Yine, Kamu İhale Genel Tebliği’nin 78.30 maddesinin ç bendi uyarınca davalının ihale damga vergisi miktarını da dikkate alarak vermiş olduğu birim fiyat teklifi üzerinden akdedilen sözleşmenin ifası aşamasında birim fiyat içerisinde ihale damga vergisinin yer almadığına ilişkin beyanda bulunmasının TMK. 2 maddesi kapsamında dürüstlük kuralına aykırı olacağı izahtan varestedir.

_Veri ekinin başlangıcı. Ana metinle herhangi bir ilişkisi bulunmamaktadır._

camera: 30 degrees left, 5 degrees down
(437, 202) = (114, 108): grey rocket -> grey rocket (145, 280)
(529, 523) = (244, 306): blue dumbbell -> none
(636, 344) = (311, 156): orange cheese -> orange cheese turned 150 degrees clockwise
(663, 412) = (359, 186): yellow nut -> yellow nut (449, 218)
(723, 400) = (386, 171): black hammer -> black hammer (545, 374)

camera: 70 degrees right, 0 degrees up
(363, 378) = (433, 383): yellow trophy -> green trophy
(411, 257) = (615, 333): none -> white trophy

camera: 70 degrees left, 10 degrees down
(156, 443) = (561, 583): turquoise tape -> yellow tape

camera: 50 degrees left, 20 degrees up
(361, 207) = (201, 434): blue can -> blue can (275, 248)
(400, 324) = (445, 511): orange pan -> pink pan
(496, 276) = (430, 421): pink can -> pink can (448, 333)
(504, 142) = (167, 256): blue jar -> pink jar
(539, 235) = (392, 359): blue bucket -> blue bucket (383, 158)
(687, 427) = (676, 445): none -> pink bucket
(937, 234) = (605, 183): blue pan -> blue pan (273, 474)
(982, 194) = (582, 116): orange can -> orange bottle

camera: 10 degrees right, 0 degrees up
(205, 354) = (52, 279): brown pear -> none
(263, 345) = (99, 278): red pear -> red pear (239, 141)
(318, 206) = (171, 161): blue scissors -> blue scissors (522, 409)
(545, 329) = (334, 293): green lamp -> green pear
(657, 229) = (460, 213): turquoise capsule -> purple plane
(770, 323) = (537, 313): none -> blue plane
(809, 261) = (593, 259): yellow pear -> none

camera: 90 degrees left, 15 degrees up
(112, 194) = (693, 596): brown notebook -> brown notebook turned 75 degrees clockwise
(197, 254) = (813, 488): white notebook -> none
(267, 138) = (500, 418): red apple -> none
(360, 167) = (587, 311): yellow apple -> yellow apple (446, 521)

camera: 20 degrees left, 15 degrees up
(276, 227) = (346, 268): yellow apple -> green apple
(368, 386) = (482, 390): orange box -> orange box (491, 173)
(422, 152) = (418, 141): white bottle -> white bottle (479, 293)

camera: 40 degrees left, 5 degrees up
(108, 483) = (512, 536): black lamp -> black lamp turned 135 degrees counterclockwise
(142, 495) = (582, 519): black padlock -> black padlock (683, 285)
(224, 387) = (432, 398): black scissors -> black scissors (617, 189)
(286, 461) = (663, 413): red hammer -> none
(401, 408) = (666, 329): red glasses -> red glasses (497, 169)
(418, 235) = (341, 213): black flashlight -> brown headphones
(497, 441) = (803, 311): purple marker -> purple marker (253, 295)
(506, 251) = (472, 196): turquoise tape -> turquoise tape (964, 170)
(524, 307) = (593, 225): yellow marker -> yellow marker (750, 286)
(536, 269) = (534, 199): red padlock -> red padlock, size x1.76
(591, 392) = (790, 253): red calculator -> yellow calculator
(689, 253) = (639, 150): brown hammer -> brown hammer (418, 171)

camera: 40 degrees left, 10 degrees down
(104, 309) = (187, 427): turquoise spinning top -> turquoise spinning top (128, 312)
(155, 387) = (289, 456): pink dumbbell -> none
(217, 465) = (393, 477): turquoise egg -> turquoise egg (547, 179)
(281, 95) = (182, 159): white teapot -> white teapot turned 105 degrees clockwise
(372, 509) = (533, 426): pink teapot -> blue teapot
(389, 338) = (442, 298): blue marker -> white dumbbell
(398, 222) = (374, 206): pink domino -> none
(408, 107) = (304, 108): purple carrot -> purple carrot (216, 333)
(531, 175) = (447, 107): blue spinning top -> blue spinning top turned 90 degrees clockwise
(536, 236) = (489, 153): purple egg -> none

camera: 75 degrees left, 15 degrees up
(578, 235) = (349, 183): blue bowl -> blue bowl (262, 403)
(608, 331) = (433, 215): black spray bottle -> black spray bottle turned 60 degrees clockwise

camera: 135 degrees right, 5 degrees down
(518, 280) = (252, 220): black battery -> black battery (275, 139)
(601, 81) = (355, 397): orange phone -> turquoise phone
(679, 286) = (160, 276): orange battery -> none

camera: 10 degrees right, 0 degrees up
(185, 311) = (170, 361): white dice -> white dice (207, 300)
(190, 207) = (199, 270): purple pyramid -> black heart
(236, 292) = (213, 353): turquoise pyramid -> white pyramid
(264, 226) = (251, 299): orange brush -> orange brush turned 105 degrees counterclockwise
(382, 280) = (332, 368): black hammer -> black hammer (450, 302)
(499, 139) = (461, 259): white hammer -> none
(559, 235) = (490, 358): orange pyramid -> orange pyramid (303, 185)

Böylelikle, taraflar arasında akdedilen … ihale kayıt numaralı sözleşmelerin 7. Maddesindeki tarafların gerçek ve ortak iradeleri, Kamu İhale Genel Tebliği’nin 78.30 maddesinin ç bendi ve davalı tarafından her 3 sözleşme için davacıya verilen birim fiyat teklif mektup içeriği nazara alındığında ihale karar pulu (damga vergisi) bedelinden yüklenici olan davalı şirketlerin oluşturduğu adi ortaklığın sorumlu olduğu, tacir olan davalıların anılı sözleşmeleri imzalamakla 488 sayılı Damga Vergisi Kanunu’na göre vergi yükümlüsü olan davacının ihale karar pulu bedelinden olan sorumluluğunu Özel Hukuk hükümlerine göre üstlendiği, tacir olan davalıların akdedilen sözleşmeye göre ihale karar pulu bedelinden sorumlu olduğunu bilmesine rağmen özel hukuk hükümlerine göre akdedilen sözleşmelere göre üstlendiği ve ödediği ihale karar pulu bedelinin iadesi için Ankara Vergi Mahkemelerine dava açarak ihale karar pulu bedelinin davacı tarafından gecikme zammı ile birlikte ödenmesine sebebiyet verdiği, bu nedenle asıl alacak ile birlikte gecikme zammından da davalıların sorumlu olduğu, her iki davalının adi ortaklıktan kaynaklanan borç için davacıya karşı müteselsil sorumlu oldukları, tarafların tacir, ihtilafın ticari iş mahiyetinde olması sebebiyle davacının ödeme tarihi olan temerrüt tarihi itibariyle davalılardan avans faizi isteminde bulunabileceği kabul edilerek, 504.383,04-TL’nin ödeme tarihi olan 27.09.2019 tarihinden itibaren işleyecek avans faizi ile birlikte davalılardan müteselsilen tahsili ile davacıya verilmesine karar verilmesi gerektiği kanaati ile sayın çoğunluğun görüşüne katılmıyorum.